A valuation allowance is provided for certain deferred tax assets if it is more
likely than not that the Company will not realize tax assets through future
operations.



In accordance with ASC 740, management evaluated the Company's tax positions and
concluded that the Company had taken no uncertain tax positions that require
adjustment to the financial statements to comply with the provisions of this
guidance. The Company is subject to routine audits by taxing jurisdictions;
however, there are currently no audits for any tax periods in progress.

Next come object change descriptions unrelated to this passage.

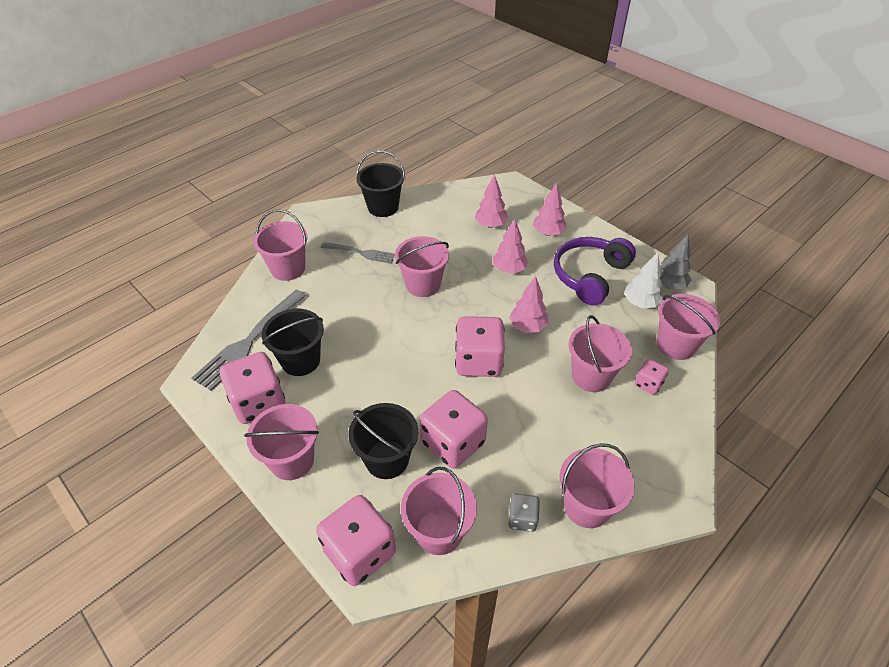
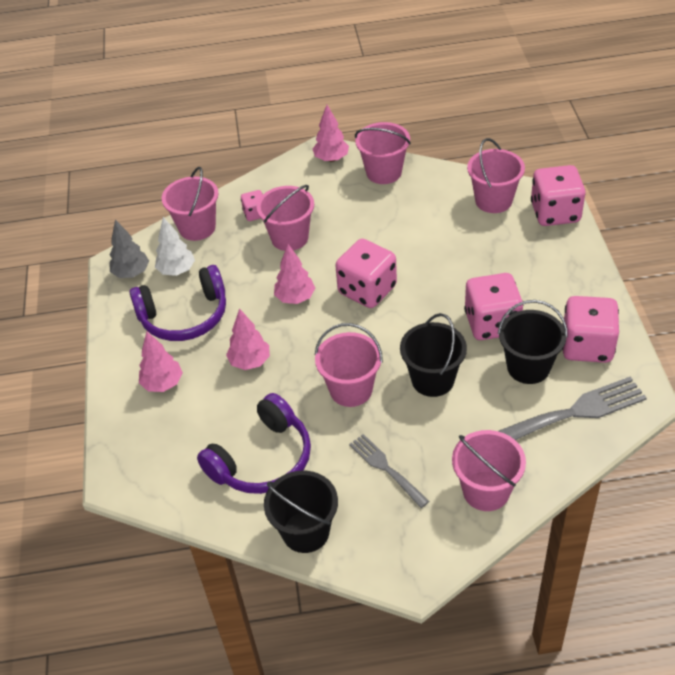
camera: 140 degrees left, 0 degrees up
(292, 460) = (577, 287): pink bucket -> none
(387, 459) = (500, 255): black bucket -> black bucket (433, 379)
(441, 225) = (262, 459): none -> purple headphones
(453, 443) = (441, 243): pink dice -> pink dice (492, 323)
(490, 225) = (208, 428): pink tree -> pink tree (331, 158)
(522, 519) = (432, 184): grey dice -> none

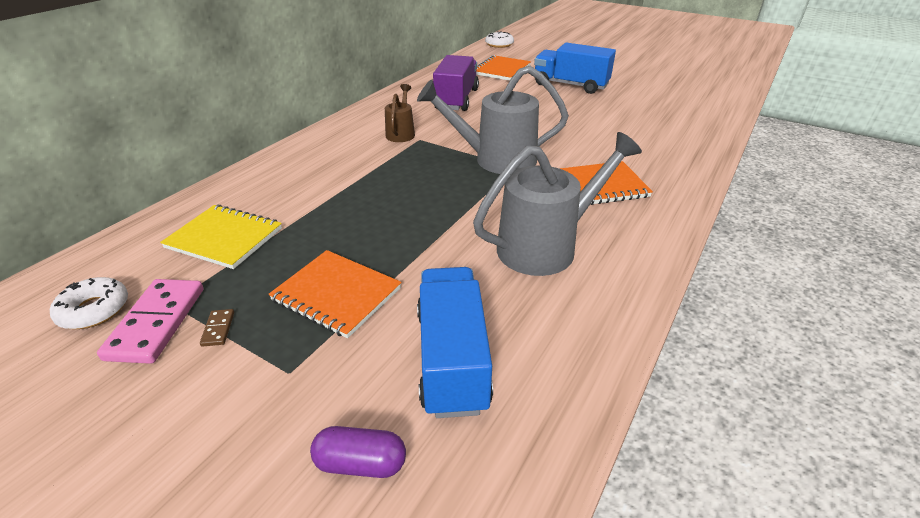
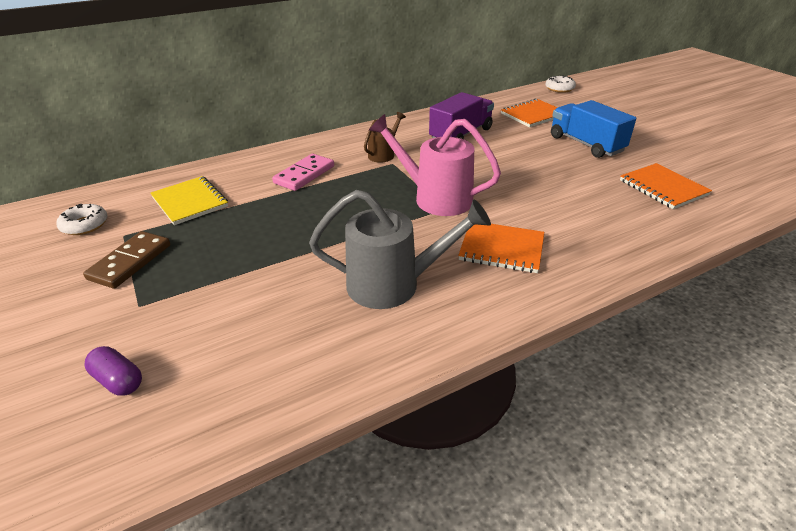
camera: 30 degrees right, 0 degrees up
(157, 323) = (105, 245): pink domino -> pink domino (304, 175)
(218, 329) = (130, 262): brown domino -> brown domino, size x2.34
(336, 294) = (214, 265): orange notebook -> orange notebook (663, 188)
(452, 358) = (236, 340): blue truck -> none
(495, 159) = (434, 198): grey watering can -> pink watering can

                                       30





Effective September 27, 2017, the Company became taxed as a C-Corporation.
Income tax benefits are recognized for income tax positions taken or expected to
be taken in a tax return, only when it is determined that the income tax
position will more-likely than-not be sustained upon examination by taxing
authorities. The Company has analyzed tax positions taken for filings with the
Internal Revenue Service and all tax jurisdictions where it operates. The
Company believes that income tax filing positions will be sustained upon
examination and does not anticipate any adjustments that would result in a
material adverse effect on the Company's financial condition, results of
operations or cash flows. Accordingly, the Company has not recorded any
reserves, or related accruals for interest and penalties for uncertain income
tax positions at December 31, 2021 and 2020.